The first signal is the exponential growth of open interest (OI) on the regulated CME market. In 2021, the volume of positions was approximately $5 billion, but by 2025, it exceeded $20 billion. This figure reflects an “institutional tsunami”: large funds and financial institutions are actively entering the market, creating long-term liquidity and changing its dynamics.

The second factor is the ratio of spot buying to derivatives trading. During the previous cycle, BTC's price rose amid declining results, indicating the speculative nature of the bull run. Recently, the trend has reversed: since 2023, the share of actual spot buying has steadily increased, and the price increase has been accompanied by a steady influx of capital through ETFs and arbitrage strategies that do not involve excessive risk.

The third reason is the normalization of the CME basis. In 2021, the futures premium exceeded 8%, reflecting market euphoria and “overheated expectations.”

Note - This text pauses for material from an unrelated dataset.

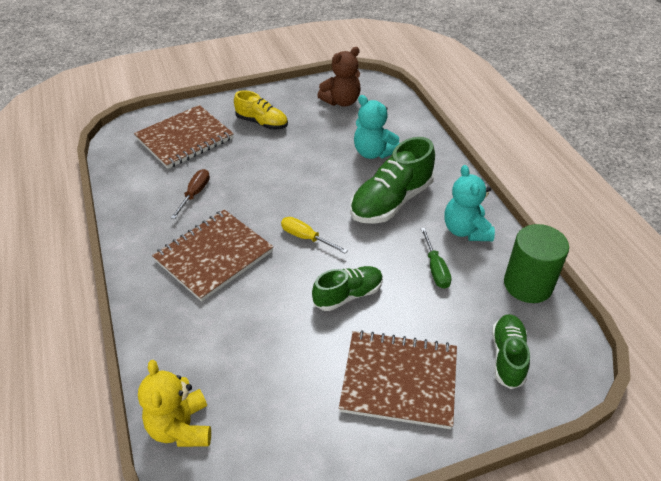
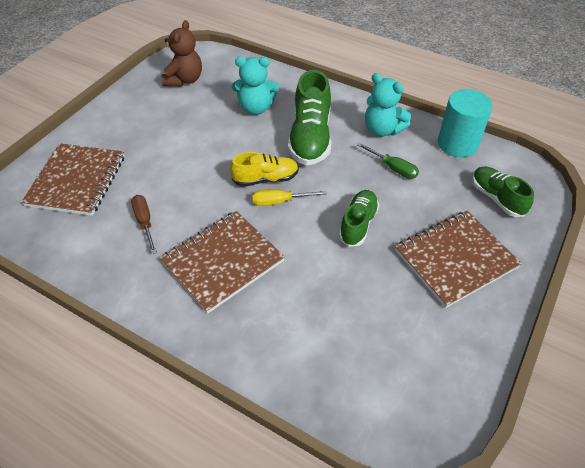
camera: 40 degrees left, 5 degrees up
yellow teddy bear [138,360,211,447] -> none
brown notebook [152,209,274,302] -> brown notebook turned 45 degrees clockwise [160,211,285,314]
yellow shoe [234,90,288,130] -> yellow shoe moved to [230,152,299,187]
green cylinder [504,224,569,303] -> turquoise cylinder [438,89,493,157]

Currently, this figure is stable in the 2%–4% range, indicating market maturity and a high level of arbitrage activity. Institutional traders are leveling the playing field, transforming the market into a stable ecosystem with transparent pricing. According to experts, the combined data points to a structural shift in the cryptocurrency market's growth mechanism. Unlike previous cycles, the current upswing is based not on speculation, but on genuine demand from major investors.